Champagne Wereldoorlog 2

De officiële overgave van het Duitse leger in Reims op 8 mei 1945 - Dag van de Overwinning in Europa (VE) - smaakte bijzonder zoet voor de gewiekste, lokale champagnewijnmakers en arbeiders die een groot deel van de Tweede Wereldoorlog doorbrachten om de bezetter te slim af te zijn, schrijft Julian Hitner.



1941: Oogst in Champagne (Moet en Chandon) Getty

Van genadeloze plunderingen tot despotisch bestuur, misschien leed geen enkele wijnbouwregio meer frustraties tijdens de Tweede Wereldoorlog dan de Champagne.
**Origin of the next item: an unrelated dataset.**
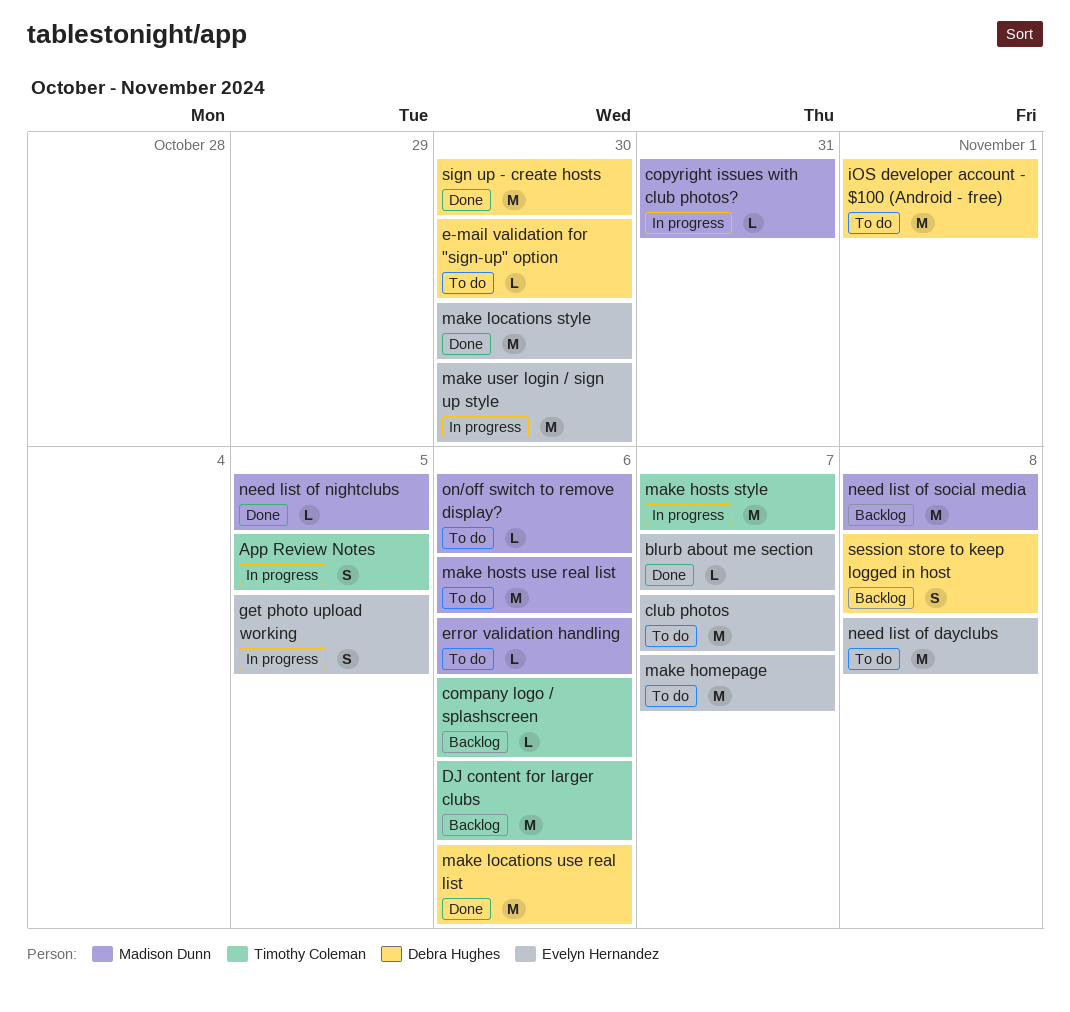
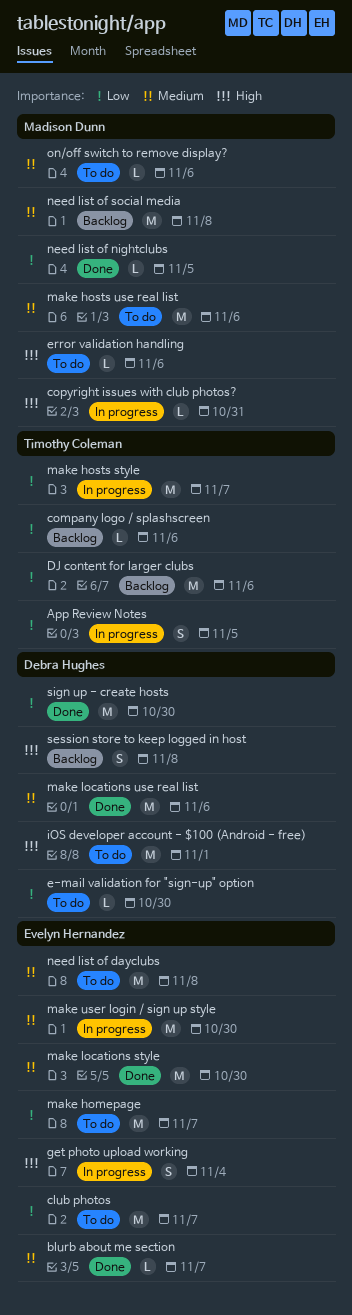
get photo upload working, due: Nov 5 -> Nov 4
Maar is het niet vreemd hoe de ogenschijnlijk ergste gebeurtenissen in de geschiedenis van een regio (of natie) bijna altijd uitmonden in momenten van triomf? Een fijn uur? Voor de Champenois waren de uitdagingen waarmee de nazi-bezetting werd geconfronteerd precies deze: een periode van vijf jaar van ongekende strijd, maar toch positief overspoeld met voorbeelden van vindingrijkheid en onbaatzuchtigheid.
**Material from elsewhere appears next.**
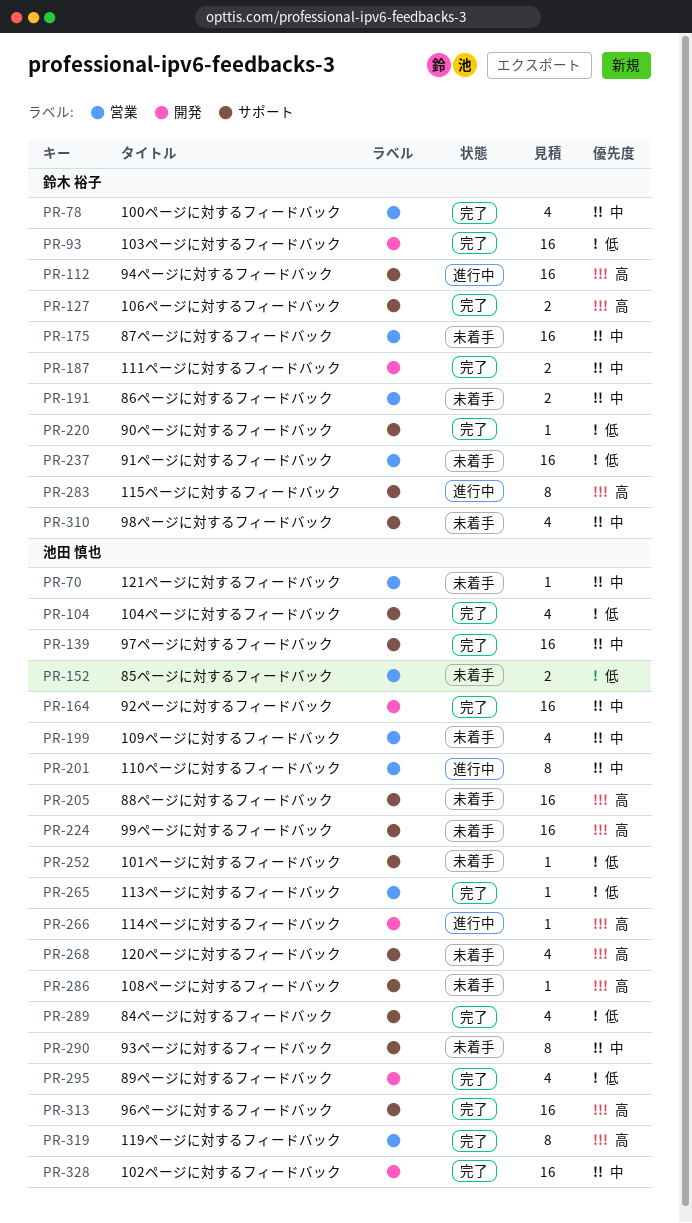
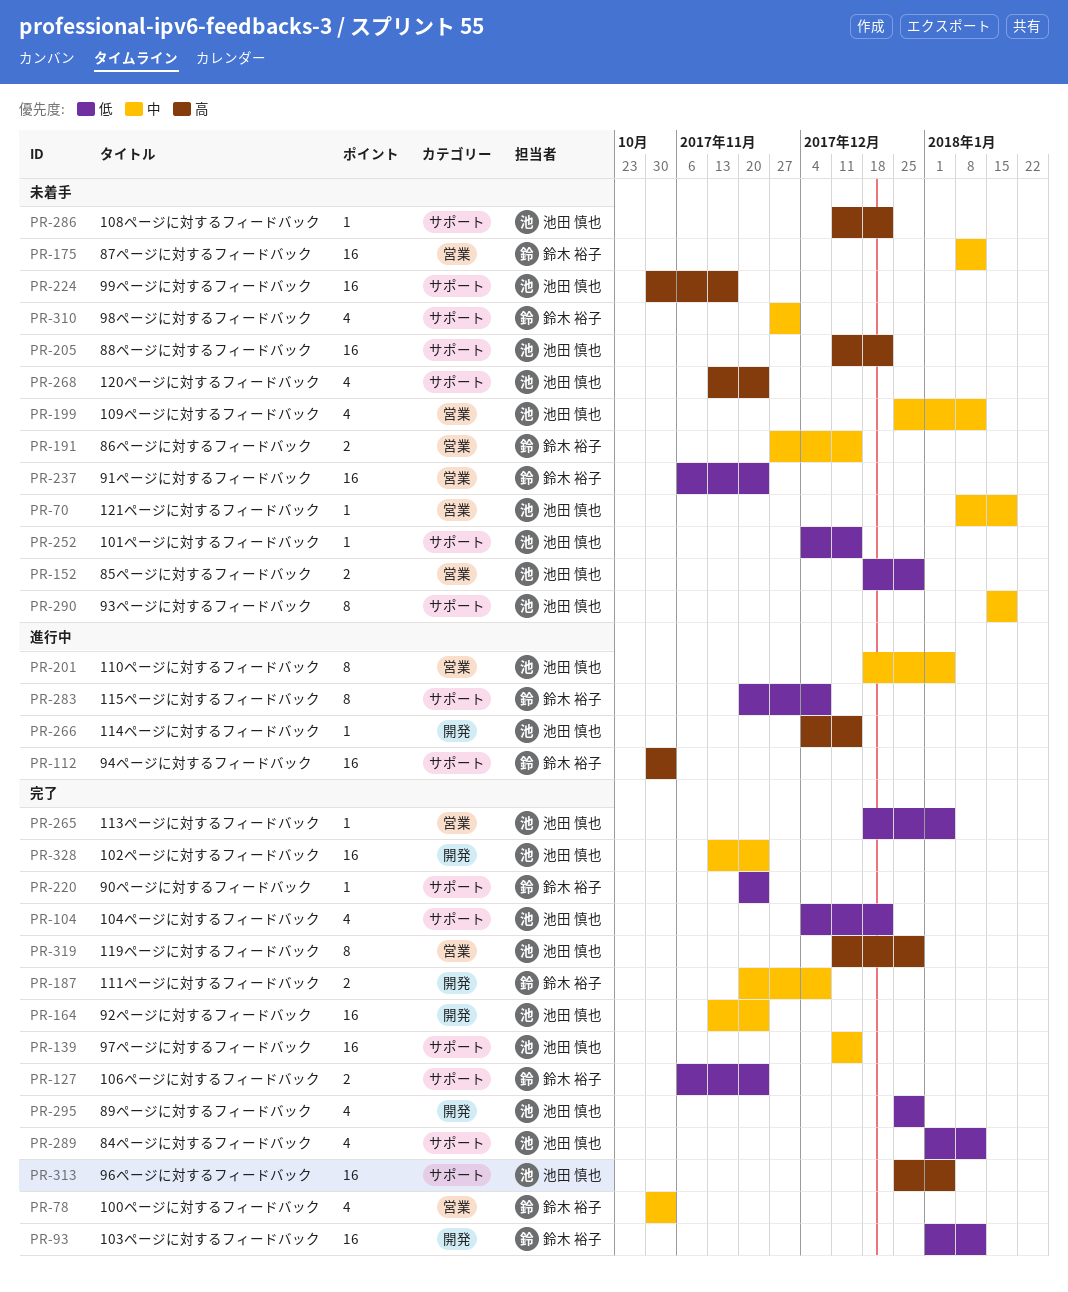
PR-127, priority: 高 -> 低
PR-283, priority: 高 -> 低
Na de overgave van Frankrijk op 22 juni 1940 werden de belangrijkste wijnregio's van de natie onder leiding van de ‘weinführer’ geplaatst, elk met een mandaat om het Derde Rijk van grote hoeveelheden wijn te voorzien. In Champagne was Otto Klaebisch de man die voor deze taak werd aangesteld. Geboren in Cognac en behorend tot het familiebedrijf Matteüs-Müller, waren de Champenois opgelucht toen ze hoorden dat hun opzichter daadwerkelijk betrokken was geweest bij de handel in wijn (aanvankelijk cognac). In de woorden van een producent: ‘Als je in het rond zou worden geduwd, was het beter om door een wijnmaker te worden geduwd dan door een of andere bierdrinkende nazi-pummel.’ Dergelijke gevoelens bleken van korte duur.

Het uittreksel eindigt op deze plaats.